Wednesday, April 11, 2007
From an article by Craig Sauer in the Portage Daily Register:MADISON -- State Sen. Mark Miller continued his call for the state Legislature to act locally on global climate change Tuesday, a day in which the Senate Committee on Environment and Natural Resources held an informational hearing on the issue.
The committee, on which Miller sits, heard a presentation by University of Wisconsin-Madison professor Jonathan Foley, who said the need to alter global climate change was immediate. Foley, the Gaylord Nelson Distinguished Professor of Environmental Studies at the Nelson Institute of Environmental Studies, compared efforts to curtail climate change to turning an ocean liner -- meaning action must be taken well in advance to avoid catastrophe.

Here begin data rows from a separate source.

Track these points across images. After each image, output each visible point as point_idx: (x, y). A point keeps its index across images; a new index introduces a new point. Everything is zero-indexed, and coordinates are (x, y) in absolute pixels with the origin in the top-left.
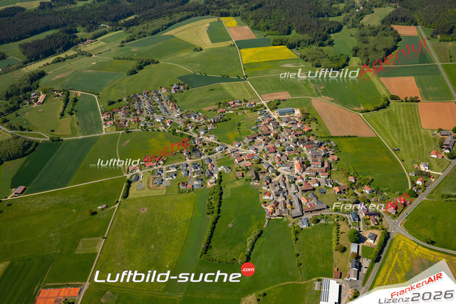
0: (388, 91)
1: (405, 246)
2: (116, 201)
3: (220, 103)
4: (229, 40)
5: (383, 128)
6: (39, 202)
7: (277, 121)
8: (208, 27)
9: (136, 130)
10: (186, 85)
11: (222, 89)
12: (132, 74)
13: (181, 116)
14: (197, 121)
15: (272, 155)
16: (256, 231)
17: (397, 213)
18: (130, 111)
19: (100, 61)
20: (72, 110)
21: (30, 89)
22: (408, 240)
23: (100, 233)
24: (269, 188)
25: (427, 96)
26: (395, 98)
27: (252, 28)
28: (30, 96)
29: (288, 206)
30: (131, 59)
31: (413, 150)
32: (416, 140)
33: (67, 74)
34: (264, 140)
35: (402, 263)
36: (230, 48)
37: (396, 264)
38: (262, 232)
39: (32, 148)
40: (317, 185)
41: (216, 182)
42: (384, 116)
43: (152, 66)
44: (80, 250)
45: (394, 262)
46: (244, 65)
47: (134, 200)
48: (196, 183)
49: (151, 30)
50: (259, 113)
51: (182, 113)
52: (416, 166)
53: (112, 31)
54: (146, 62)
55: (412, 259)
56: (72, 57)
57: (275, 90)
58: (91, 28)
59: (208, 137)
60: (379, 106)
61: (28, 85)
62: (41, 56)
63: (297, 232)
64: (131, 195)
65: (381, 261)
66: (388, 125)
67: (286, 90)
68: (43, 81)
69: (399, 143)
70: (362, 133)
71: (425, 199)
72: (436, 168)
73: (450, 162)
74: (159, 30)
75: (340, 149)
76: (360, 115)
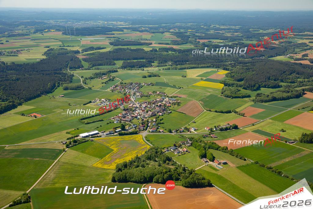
3: (154, 92)
8: (207, 72)
11: (165, 89)
12: (143, 78)
13: (135, 92)
20: (108, 83)
26: (235, 112)
27: (226, 76)
28: (102, 76)
33: (124, 73)
39: (81, 88)
42: (215, 114)
43: (156, 77)
44: (54, 110)
46: (192, 85)
50: (162, 97)
52: (191, 128)
58: (162, 62)
63: (110, 123)
64: (86, 105)
68: (113, 73)
70: (191, 115)
71: (173, 134)
72: (198, 131)
73: (208, 132)
74: (185, 69)
75: (170, 114)
76: (204, 111)
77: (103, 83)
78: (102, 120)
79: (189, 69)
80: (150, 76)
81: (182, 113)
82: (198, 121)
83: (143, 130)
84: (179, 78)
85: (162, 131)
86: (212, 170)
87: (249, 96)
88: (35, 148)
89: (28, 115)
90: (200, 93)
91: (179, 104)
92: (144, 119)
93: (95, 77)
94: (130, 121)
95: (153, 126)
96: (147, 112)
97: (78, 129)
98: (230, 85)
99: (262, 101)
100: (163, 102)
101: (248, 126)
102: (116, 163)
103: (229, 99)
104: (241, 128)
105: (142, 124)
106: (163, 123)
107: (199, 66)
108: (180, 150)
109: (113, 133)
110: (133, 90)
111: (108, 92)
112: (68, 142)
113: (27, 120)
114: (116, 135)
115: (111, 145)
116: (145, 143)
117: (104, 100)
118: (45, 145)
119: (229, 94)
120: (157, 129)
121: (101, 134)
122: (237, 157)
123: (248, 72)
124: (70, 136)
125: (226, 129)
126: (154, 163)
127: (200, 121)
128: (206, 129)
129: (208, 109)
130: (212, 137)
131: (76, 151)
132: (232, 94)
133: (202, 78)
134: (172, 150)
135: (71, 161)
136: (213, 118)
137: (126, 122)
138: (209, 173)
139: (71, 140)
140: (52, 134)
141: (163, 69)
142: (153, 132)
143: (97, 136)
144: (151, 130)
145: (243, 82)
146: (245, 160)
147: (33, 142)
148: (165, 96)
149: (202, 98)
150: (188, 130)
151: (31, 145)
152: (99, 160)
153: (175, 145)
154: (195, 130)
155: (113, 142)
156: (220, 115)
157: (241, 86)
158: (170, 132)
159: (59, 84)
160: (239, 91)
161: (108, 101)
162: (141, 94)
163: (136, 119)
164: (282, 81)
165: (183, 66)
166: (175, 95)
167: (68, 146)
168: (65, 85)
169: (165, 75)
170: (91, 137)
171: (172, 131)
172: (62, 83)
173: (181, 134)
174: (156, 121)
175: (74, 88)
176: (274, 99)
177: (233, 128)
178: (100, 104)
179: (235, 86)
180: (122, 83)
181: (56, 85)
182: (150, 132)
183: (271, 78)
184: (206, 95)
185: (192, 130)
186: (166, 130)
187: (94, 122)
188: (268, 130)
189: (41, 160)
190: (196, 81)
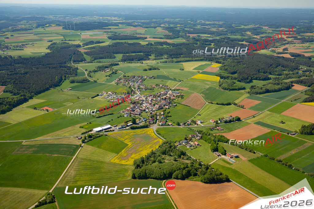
0: (239, 103)
1: (148, 131)
3: (157, 85)
4: (201, 70)
5: (207, 109)
6: (70, 93)
11: (167, 81)
12: (144, 71)
20: (111, 76)
23: (74, 102)
26: (235, 105)
28: (105, 69)
36: (196, 72)
39: (86, 81)
42: (217, 107)
43: (156, 70)
44: (64, 104)
47: (94, 99)
50: (165, 90)
53: (165, 59)
54: (154, 68)
55: (144, 133)
70: (195, 107)
71: (182, 127)
72: (205, 124)
73: (214, 124)
74: (181, 62)
75: (176, 107)
76: (206, 103)
77: (106, 76)
78: (112, 114)
79: (185, 62)
80: (150, 69)
81: (187, 106)
82: (202, 113)
83: (153, 124)
84: (178, 71)
85: (171, 124)
86: (226, 164)
87: (244, 89)
88: (52, 143)
89: (40, 109)
90: (199, 86)
91: (182, 97)
92: (153, 112)
93: (98, 70)
94: (140, 115)
95: (162, 119)
96: (154, 105)
97: (90, 123)
98: (226, 78)
99: (257, 93)
100: (167, 95)
101: (249, 118)
102: (132, 158)
103: (227, 91)
104: (244, 120)
105: (151, 118)
106: (170, 116)
107: (194, 59)
108: (192, 143)
109: (125, 127)
110: (137, 82)
111: (113, 85)
112: (83, 137)
113: (40, 114)
114: (128, 129)
115: (125, 140)
116: (157, 137)
117: (111, 93)
118: (61, 140)
119: (227, 87)
120: (166, 122)
121: (113, 128)
122: (246, 150)
123: (239, 65)
124: (84, 131)
125: (230, 121)
126: (169, 157)
127: (204, 114)
128: (211, 121)
129: (210, 102)
130: (218, 130)
131: (93, 146)
132: (230, 87)
133: (199, 71)
134: (183, 143)
135: (89, 157)
136: (216, 110)
137: (136, 116)
138: (223, 167)
139: (86, 135)
140: (67, 129)
141: (161, 62)
142: (162, 125)
143: (111, 131)
144: (160, 124)
145: (236, 74)
146: (254, 153)
147: (49, 137)
148: (168, 89)
149: (203, 91)
150: (195, 123)
151: (47, 140)
152: (115, 155)
153: (186, 139)
154: (201, 123)
155: (127, 137)
156: (221, 107)
157: (235, 79)
158: (179, 125)
159: (66, 77)
160: (235, 83)
161: (114, 94)
162: (145, 87)
163: (144, 112)
164: (270, 74)
165: (179, 60)
166: (178, 88)
167: (83, 142)
168: (71, 79)
169: (164, 68)
170: (105, 132)
171: (180, 124)
172: (68, 77)
173: (189, 126)
174: (164, 114)
175: (80, 81)
176: (268, 91)
177: (236, 120)
178: (107, 97)
179: (230, 79)
180: (125, 76)
181: (63, 78)
182: (159, 125)
183: (260, 71)
184: (205, 87)
185: (199, 123)
186: (174, 123)
187: (105, 116)
188: (269, 122)
189: (60, 157)
190: (193, 74)
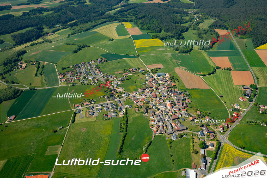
0: (214, 64)
1: (230, 150)
2: (67, 124)
3: (125, 70)
4: (128, 35)
5: (213, 85)
6: (23, 125)
7: (157, 80)
8: (116, 28)
9: (78, 84)
10: (106, 59)
11: (125, 62)
12: (75, 53)
13: (103, 76)
14: (112, 79)
15: (155, 99)
16: (148, 142)
17: (224, 131)
18: (74, 73)
19: (57, 45)
20: (42, 72)
21: (17, 60)
22: (231, 147)
23: (59, 143)
24: (153, 117)
25: (235, 67)
26: (218, 68)
27: (140, 29)
28: (17, 64)
29: (165, 128)
30: (74, 44)
31: (230, 97)
32: (231, 91)
33: (38, 52)
34: (150, 90)
35: (229, 160)
36: (129, 39)
37: (226, 160)
38: (151, 143)
39: (19, 93)
40: (180, 116)
41: (124, 114)
42: (214, 78)
43: (86, 48)
44: (48, 153)
45: (224, 159)
46: (137, 49)
47: (78, 124)
48: (113, 114)
49: (84, 29)
50: (146, 75)
51: (104, 74)
52: (232, 105)
53: (63, 28)
54: (82, 46)
55: (234, 157)
56: (41, 43)
57: (155, 63)
58: (51, 27)
59: (119, 88)
60: (211, 72)
61: (16, 58)
62: (23, 42)
63: (170, 143)
64: (76, 121)
65: (217, 158)
66: (216, 83)
67: (161, 63)
68: (25, 56)
69: (223, 93)
74: (89, 29)
76: (201, 77)
80: (80, 49)
81: (196, 89)
103: (188, 54)
104: (258, 86)
161: (92, 102)
185: (237, 107)
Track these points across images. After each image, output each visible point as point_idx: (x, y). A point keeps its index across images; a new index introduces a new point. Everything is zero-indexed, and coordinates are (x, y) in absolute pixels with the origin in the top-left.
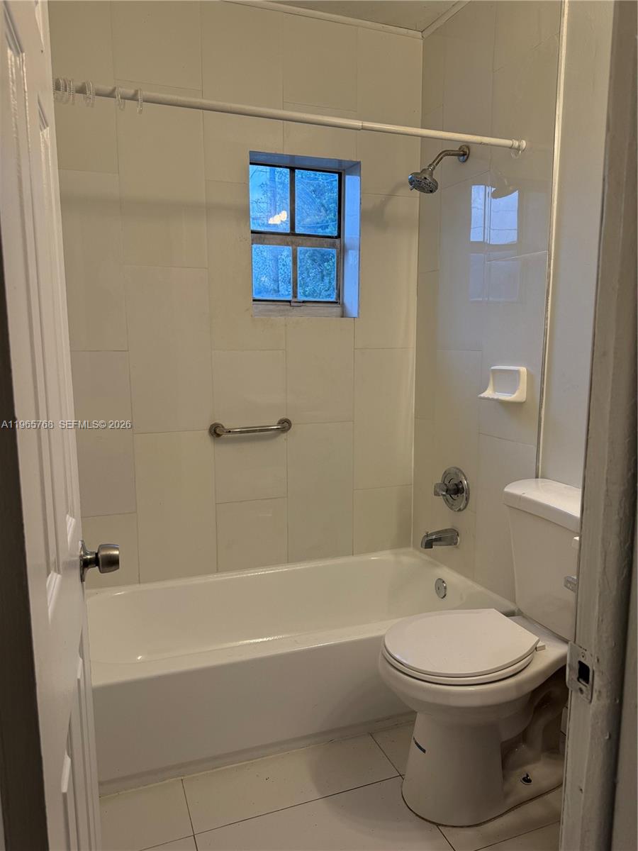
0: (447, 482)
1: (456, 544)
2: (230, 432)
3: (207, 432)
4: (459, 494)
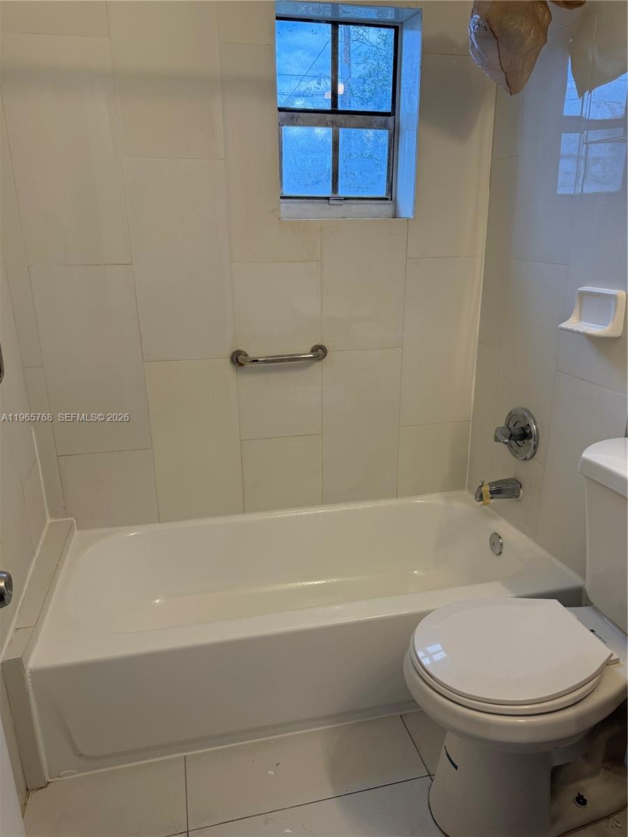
0: (511, 425)
1: (517, 497)
3: (228, 360)
4: (526, 441)
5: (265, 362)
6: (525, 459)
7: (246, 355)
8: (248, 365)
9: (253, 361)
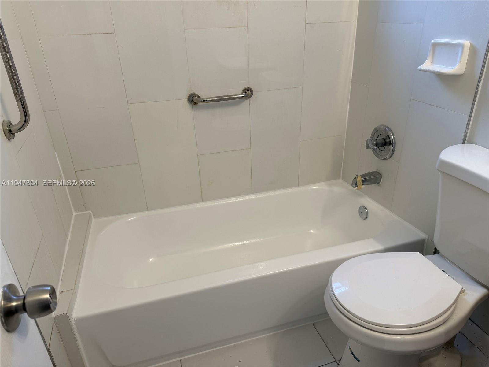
0: (376, 137)
1: (379, 183)
2: (206, 100)
3: (186, 101)
4: (386, 147)
5: (212, 101)
6: (385, 159)
7: (199, 97)
8: (201, 104)
9: (204, 101)
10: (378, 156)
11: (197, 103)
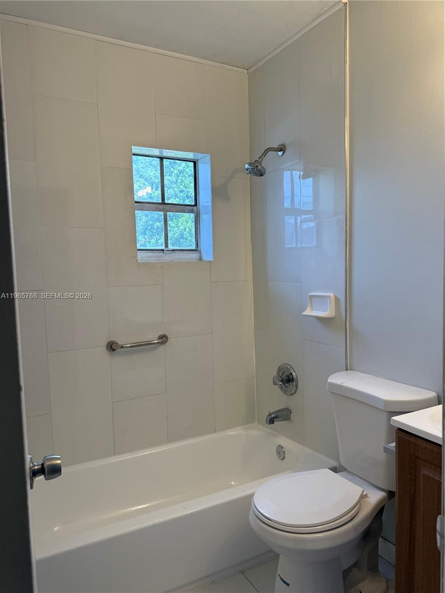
0: (281, 374)
1: (290, 419)
2: (122, 347)
3: (104, 349)
4: (290, 383)
5: (131, 347)
6: (292, 394)
7: (117, 344)
8: (119, 350)
10: (285, 392)
11: (116, 350)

"Our efforts to reduce the human impact on our climate will take time, but failure to act appropriately and soon -- to turn the ocean liner around — could be disastrous," said Miller, D-Monona. His district includes southern Columbia County. "As a new grandparent, I do not want to have to tell my grandchildren years from now that we failed to act. When they ask, 'Grandpa, weren't you in the state Senate and in the position to make changes to protect our environment?' "
Last month Miller introduced Senate Bill 81, the Wisconsin Safe Climate Act, that would require Wisconsin to reduce greenhouse gas emissions to 1990 levels. Reducing greenhouse gases, Miller said, is a critical step in the fight against global climate change.